Peut-être vous arrive-t-il de vous interroger sur le monde que nous laisserons à nos enfants et petits-enfants. Le contexte géopolitique actuel est propice à ce questionnement.
Oubliez un instant Donald. Oubliez la guerre tarifaire. Considérez plutôt le temps long de l’histoire. Le passé nous offre des similitudes instructives avec le présent. Car les mêmes causes produisent les mêmes effets.
Se nourrir, se loger, exploiter les richesses du sol et de la mer, se protéger des prédateurs, embellir son habitat, ce sont là des objectifs millénaires. Bien que l’amitié entre les peuples soit hautement valorisée, les rivalités surgissent à répétition. On joue de ruse, de double langage, de désinformation, de guerre psychologique. Ce scénario, le stratège chinois Sun Zi (Sun Tzu) l’avait théorisé dès le 5e siècle avant l’ère commune. Les idéologies ne sont que des distractions. De même, le génie ou la vulgarité d’un chef d’État ne sont que des accidents de parcours. Le protectionnisme et le libre-échange, à tour de rôle, visent l’hégémonie d’un État. La culture, à moins d’être comptable et négociable, est le plus souvent dédaignée et ses auteurs muselés. Durant la Préhistoire, on se battait avec des roches et des bâtons, de nos jours, on préfère les missiles et les drones. Même morale, même combat.

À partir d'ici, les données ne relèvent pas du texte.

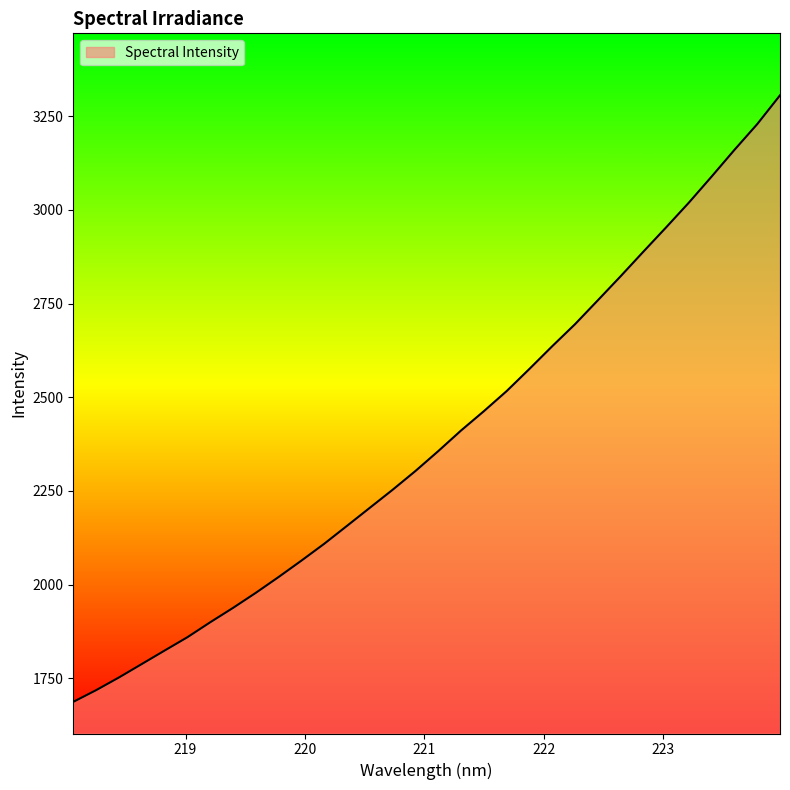

How many values are below 2356?

16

Les alliances se font et se défont à une vitesse étonnante. Ainsi, les États-Unis fournissaient leur aide à l’URSS pendant la Seconde Guerre mondiale. Dès l’armistice, les Russes deviennent les ennemis jurés des Américains. À l’inverse, le Japon, vaincu en 1945, devient rapidement le protégé des États-Unis contre la Chine. Chaque État prépare l’épreuve de force suivante. Les peuples dits souverains sont, de fait, assujettis à quelques grandes puissances qui tendent à s’en servir comme clients, fournisseurs ou chair à canon. En voici quelques exemples, choisis au hasard :
- Au 4e siècle avant l’ère commune, Philippe de Macédoine et son fils Alexandre le Grand s’emparent de la Grèce, non pas pour exterminer ses habitants, mais pour les mobiliser contre un ennemi commun, la Perse.
- Au 19e siècle, le chancelier prussien Bismarck (1815-1898) annexe une portion de l’Autriche en ménageant habilement l’Angleterre, la France et la Russie. Il se garde d’humilier le peuple autrichien, de culture germanique, dont il aura besoin ensuite pour réaliser l’unité allemande. Au siècle suivant, un autre chancelier, prénommé Adolf, tentera la même stratégie avec moins de subtilité.
- Les États-Unis actuels semblent vouloir pratiquer un arbitrage entre l’Europe et la Russie occidentale, pour se servir un jour de ces deux forces historiquement complémentaires pour affronter la Chine et ses alliées, Sibérie comprise.
Si cette hypothèse est avérée, le Canada se situera à mi-chemin entre deux puissances rivales, comme l’a été l’Ukraine tout au long de son histoire. Si l’océan Arctique s’ouvre à la navigation, comme prévu, on peut prévoir que l’Alaska, le Canada et le Groenland feront bloc pour assurer leur souveraineté sur le passage du Nord-Ouest. Notre économie et notre défense seront de plus en plus intégrées à celle du grand frère continental. Qu’un président soit délicat ou insensé, que les Canadiens soient invités ou contraints de changer d’identité, une chose est certaine : le castor canadien sera toujours coincé entre l’aigle et le dragon.
Le mot de la fin
Il est permis de faire une lecture autre de la marche de l’histoire où des valeurs éthiques différentes de la force brute seraient à l’œuvre depuis la nuit des temps. Il se peut que la sagesse et la bienveillance soient tapies dans l’ombre de notre humanité. Ce n’était pas mon propos ici.